Marshall McLuhan : Research
Marshall McLuhan, the Canadian theorist, is known as the "father of media studies". He has contributed enormously to media ecology and so I am dedicating this post to some of his most important works.
The Medium Is The Message
McLuhan introduced the idea that the message being communicated to people does not hold as much power as the media that delivers it. Basically, the medium through which a message is delivered shapes the users' perception of that message. For example, a person listening to the news on the radio will perceive a different meaning of the news than another person reading the news from a newspaper. McLuhan developed this theory in 1964 while the rise of social media began in 1996. So although he did not relate this idea to social media, he may have believed that the actual posts being put up on social media platforms aren't as important but social media itself has had the biggest impact. Another aspect of McLuhan's statement, "the medium is the message," is that if a medium is delivering a message that would otherwise be impossible to access, then the medium becomes the message itself.
Technological Determinism
The concept of technological determinism suggests that technology influences our society and it affects the way we think and act. Technology alters the way we conduct our relationships, values and the way we learn. Basically, McLuhan believed that technology shaped our world. One of the most important benefits of technology is the reach it provides: the way we can connect with people worldwide within seconds. Additionally, the theory states that human beings do not have much free will at all. Every person will adapt to whatever medium the society is using and use it to communicate like everyone else does.

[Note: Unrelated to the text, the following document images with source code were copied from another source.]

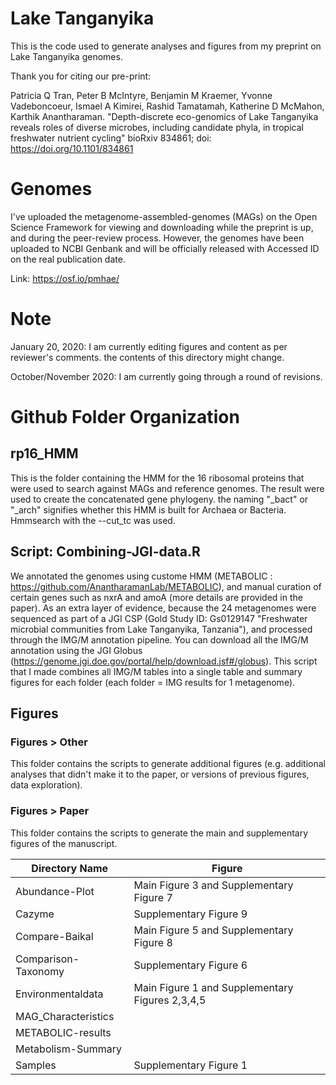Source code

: # Lake Tanganyika
This is the code used to generate analyses and figures from my preprint on Lake Tanganyika genomes.

Thank you for citing our pre-print:

Patricia Q Tran, Peter B McIntyre, Benjamin M Kraemer, Yvonne Vadeboncoeur, Ismael A Kimirei, Rashid Tamatamah, Katherine D McMahon, Karthik Anantharaman. "Depth-discrete eco-genomics of Lake Tanganyika reveals roles of diverse microbes, including candidate phyla, in tropical freshwater nutrient cycling" bioRxiv 834861; doi: https://doi.org/10.1101/834861

# Genomes
I've uploaded the metagenome-assembled-genomes (MAGs) on the Open Science Framework for viewing and downloading while the preprint is up, and during the peer-review process.
However, the genomes have been uploaded to NCBI Genbank and will be officially released with Accessed ID on the real publication date.

Link: https://osf.io/pmhae/

# Note
January 20, 2020: I am currently editing figures and content as per reviewer's comments. the contents of this directory might change.

October/November 2020: I am currently going through a round of revisions.

# Github Folder Organization

## rp16_HMM

This is the folder containing the HMM for the 16 ribosomal proteins that were used to search against MAGs and reference genomes. The result were used to create the concatenated gene phylogeny. the naming "_bact" or "_arch" signifies whether this HMM is built for Archaea or Bacteria. Hmmsearch with the --cut_tc was used. 

## Script: Combining-JGI-data.R

We annotated the genomes using custome HMM (METABOLIC : https://github.com/AnantharamanLab/METABOLIC), and manual curation of certain genes such as nxrA and amoA (more details are provided in the paper). As an extra layer of evidence, because the 24 metagenomes were sequenced as part of a JGI CSP (Gold Study ID: Gs0129147 "Freshwater microbial communities from Lake Tanganyika, Tanzania"), and processed through the IMG/M annotation pipeline. You can download all the IMG/M annotation using the JGI Globus (https://genome.jgi.doe.gov/portal/help/download.jsf#/globus). This script that I made combines all IMG/M tables into a single table and summary figures for each folder (each folder = IMG results for 1 metagenome). 

## Figures

### Figures > Other
This folder contains the scripts to generate additional figures (e.g. additional analyses that didn't make it to the paper, or versions of previous figures, data exploration).

### Figures > Paper
This folder contains the scripts to generate the main and supplementary figures of the manuscript.

|     Directory Name    | Figure                                          |
|-----------------------|-------------------------------------------------|
| Abundance-Plot        | Main Figure 3 and Supplementary Figure 7        |
| Cazyme                | Supplementary Figure 9                          |
| Compare-Baikal        | Main Figure 5 and Supplementary Figure 8        |
| Comparison-Taxonomy   | Supplementary Figure 6                          |
| Environmentaldata     | Main Figure 1 and Supplementary Figures 2,3,4,5 |
| MAG_Characteristics   |                                                 |
| METABOLIC-results     |                                                 |
| Metabolism-Summary    |                                                 |
| Samples               | Supplementary Figure 1                          |
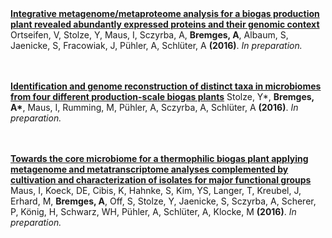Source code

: <br/><br/>
**<a href="https://www.youtube.com/watch?v=DLzxrzFCyOs" target="_blank">Integrative metagenome/metaproteome analysis for a biogas production plant revealed abundantly expressed proteins and their genomic context</a>**
Ortseifen, V, Stolze, Y, Maus, I, Sczyrba, A, __Bremges, A__, Albaum, S, Jaenicke, S, Fracowiak, J, Pühler, A, Schlüter, A **(2016)**. *In preparation.*

<br/><br/>
**<a href="https://www.youtube.com/watch?v=DLzxrzFCyOs" target="_blank">Identification and genome reconstruction of distinct taxa in microbiomes  from four different production-scale biogas plants</a>**
Stolze, Y\*, __Bremges, A\*__, Maus, I, Rumming, M, Pühler, A, Sczyrba, A, Schlüter, A **(2016)**. *In preparation.*

<br/><br/>
**<a href="https://www.youtube.com/watch?v=DLzxrzFCyOs" target="_blank">Towards the core microbiome for a thermophilic biogas plant applying metagenome and metatranscriptome analyses complemented by cultivation and characterization of isolates for major functional groups</a>**
Maus, I, Koeck, DE, Cibis, K, Hahnke, S, Kim, YS, Langer, T, Kreubel, J, Erhard, M, __Bremges, A__, Off, S, Stolze, Y, Jaenicke, S, Sczyrba, A, Scherer, P, König, H, Schwarz, WH, Pühler, A, Schlüter, A, Klocke, M **(2016)**. *In preparation.*
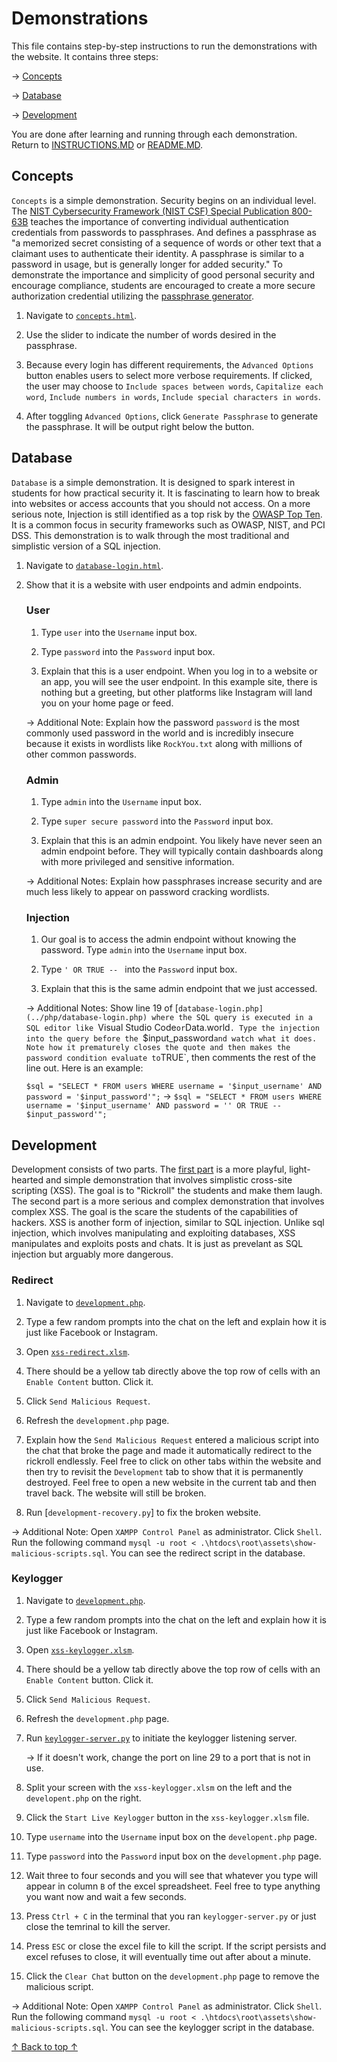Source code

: # Demonstrations
This file contains step-by-step instructions to run the demonstrations with the website. It contains three steps:

&rarr; [Concepts](#concepts)

&rarr; [Database](#database)

&rarr; [Development](#development)

You are done after learning and running through each demonstration. Return to [INSTRUCTIONS.MD](INSTRUCTIONS.MD) or [README.MD](../README.MD).

## Concepts
`Concepts` is a simple demonstration. Security begins on an individual level. The [NIST Cybersecurity Framework (NIST CSF) Special Publication 800-63B](https://pages.nist.gov/800-63-3/sp800-63-3.html) teaches the importance of converting individual authentication credentials from passwords to passphrases. And defines a passphrase as "a memorized secret consisting of a sequence of words or other text that a claimant uses to authenticate their identity. A passphrase is similar to a password in usage, but is generally longer for added security." To demonstrate the importance and simplicity of good personal security and encourage compliance, students are encouraged to create a more secure authorization credential utilizing the [passphrase generator](../html/concepts.html).

1. Navigate to [`concepts.html`](../html/concepts.html).

2. Use the slider to indicate the number of words desired in the passphrase.

3. Because every login has different requirements, the `Advanced Options` button enables users to select more verbose requirements. If clicked, the user may choose to `Include spaces between words`, `Capitalize each word`, `Include numbers in words`, `Include special characters in words`.

4. After toggling `Advanced Options`, click `Generate Passphrase` to generate the passphrase. It will be output right below the button. 

## Database
`Database` is a simple demonstration. It is designed to spark interest in students for how practical security it. It is fascinating to learn how to break into websites or access accounts that you should not access. On a more serious note, Injection is still identified as a top risk by the [OWASP Top Ten](https://owasp.org/www-project-top-ten/). It is a common focus in security frameworks such as OWASP, NIST, and PCI DSS. This demonstration is to walk through the most traditional and simplistic version of a SQL injection.

1. Navigate to [`database-login.html`](../html/database-login.html).

2. Show that it is a website with user endpoints and admin endpoints.

    ### User
    
    1. Type `user` into the `Username` input box.

    2. Type `password` into the `Password` input box.

    3. Explain that this is a user endpoint. When you log in to a website or an app, you will see the user endpoint. In this example site, there is nothing but a greeting, but other platforms like Instagram will land you on your home page or feed.

    &rarr; Additional Note: Explain how the password `password` is the most commonly used password in the world and is incredibly insecure because it exists in wordlists like `RockYou.txt` along with millions of other common passwords.

    ### Admin

    1. Type `admin` into the `Username` input box.

    2. Type `super secure password` into the `Password` input box.

    3. Explain that this is an admin endpoint. You likely have never seen an admin endpoint before. They will typically contain dashboards along with more privileged and sensitive information.

    &rarr; Additional Notes: Explain how passphrases increase security and are much less likely to appear on password cracking wordlists.

    ### Injection

    1. Our goal is to access the admin endpoint without knowing the password. Type `admin` into the `Username` input box.

    2. Type `' OR TRUE -- ` into the `Password` input box.

    3. Explain that this is the same admin endpoint that we just accessed.

    &rarr; Additional Notes: Show line 19 of [`database-login.php](../php/database-login.php) where the SQL query is executed in a SQL editor like `Visual Studio Code` or `Data.world`. Type the injection into the query before the `$input_password` and watch what it does. Note how it prematurely closes the quote and then makes the password condition evaluate to `TRUE`, then comments the rest of the line out. Here is an example: 
    
    `$sql = "SELECT * FROM users WHERE username = '$input_username' AND password = '$input_password'";` &rarr; `$sql = "SELECT * FROM users WHERE username = '$input_username' AND password = '' OR TRUE -- $input_password'";`

## Development
Development consists of two parts. The [first part](#redirect) is a more playful, light-hearted and simple demonstration that involves simplistic cross-site scripting (XSS). The goal is to "Rickroll" the students and make them laugh. The second part is a more serious and complex demonstration that involves complex XSS. The goal is the scare the students of the capabilities of hackers. XSS is another form of injection, similar to SQL injection. Unlike sql injection, which involves manipulating and exploiting databases, XSS manipulates and exploits posts and chats. It is just as prevelant as SQL injection but arguably more dangerous.

### Redirect
1. Navigate to [`development.php`](../php/development.php).

2. Type a few random prompts into the chat on the left and explain how it is just like Facebook or Instagram.

3. Open [`xss-redirect.xlsm`](../vba/xss-redirect.xlsm).

4. There should be a yellow tab directly above the top row of cells with an `Enable Content` button. Click it.

5. Click `Send Malicious Request`.

6. Refresh the `development.php` page.

7. Explain how the `Send Malicious Request` entered a malicious script into the chat that broke the page and made it automatically redirect to the rickroll endlessly. Feel free to click on other tabs within the website and then try to revisit the `Development` tab to show that it is permanently destroyed. Feel free to open a new website in the current tab and then travel back. The website will still be broken.

8. Run [`development-recovery.py`] to fix the broken website.

&rarr; Additional Note: Open `XAMPP Control Panel` as administrator. Click `Shell`. Run the following command `mysql -u root < .\htdocs\root\assets\show-malicious-scripts.sql`. You can see the redirect script in the database.

### Keylogger
1. Navigate to [`development.php`](../php/development.php).

2. Type a few random prompts into the chat on the left and explain how it is just like Facebook or Instagram.

3. Open [`xss-keylogger.xlsm`](../vba/xss-keylogger.xlsm).

4. There should be a yellow tab directly above the top row of cells with an `Enable Content` button. Click it.

5. Click `Send Malicious Request`.

6. Refresh the `development.php` page.

7. Run [`keylogger-server.py`](../python/keylogger-server.py) to initiate the keylogger listening server.

    &rarr; If it doesn't work, change the port on line 29 to a port that is not in use.

8. Split your screen with the `xss-keylogger.xlsm` on the left and the `developent.php` on the right.

9. Click the `Start Live Keylogger` button in the `xss-keylogger.xlsm` file.

9. Type `username` into the `Username` input box on the `developent.php` page.

10. Type `password` into the `Password` input box on the `development.php` page.

11. Wait three to four seconds and you will see that whatever you type will appear in column `B` of the excel spreadsheet. Feel free to type anything you want now and wait a few seconds.

12. Press `Ctrl + C` in the terminal that you ran `keylogger-server.py` or just close the temrinal to kill the server.

13. Press `ESC` or close the excel file to kill the script. If the script persists and excel refuses to close, it will eventually time out after about a minute.

14. Click the `Clear Chat` button on the `development.php` page to remove the malicious script.

&rarr; Additional Note: Open `XAMPP Control Panel` as administrator. Click `Shell`. Run the following command `mysql -u root < .\htdocs\root\assets\show-malicious-scripts.sql`. You can see the keylogger script in the database.

[&uarr; Back to top &uarr;](DEMONSTRATIONS.MD#demonstrations)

Media Analysis of Human History
McLuhan divided all human history into four periods: a tribal age, a literate age, a print age, and an electronic age.
The Tribal Age
According to McLuhan, the tribal age was an acoustic age. In untamed settings, hearing is more valuable than seeing since it allows to be immediately aware of your surroundings. In that world of surround sound, everything is more immediate, more present, and more actual. In that age, hearing is believing.
The Literary Age
This age brought the rise of the phonetic alphabet. Words are no longer alive and immediate. They can be read and analysed thoroughly. Proximity became rare because people no longer need to be together to get information. Reading requires singular focus. Therefore, when the oppressed learnt to read they became independent thinkers.
The Print Age
This was the visual age. It demonstrated mass production of identical products and so McLuhan called it the forerunner of the industrial revolution.
The Electronic Age
McLuhan insisted that electronic media are retribalizing the human race. Sound and touch are more important than sight just as they were in the tribal age. We’ve gone “back to the future” and become immediately aware of our surroundings again.
Global Village
Marshall McLuhan was the first theorist to talk about the idea of the global village in 1964. He predicted that media would soon be able to overcome any physical distance which will bring humans closer together. The idea was that people throughout the world will be interconnected by the use of new media. His theory proved right. Today, the Web is the medium through which people from all around the globe interact. We have now become a village as we have that immediate awareness as McLuhan said we had in the tribal age but only this time everyone on earth is part of the village.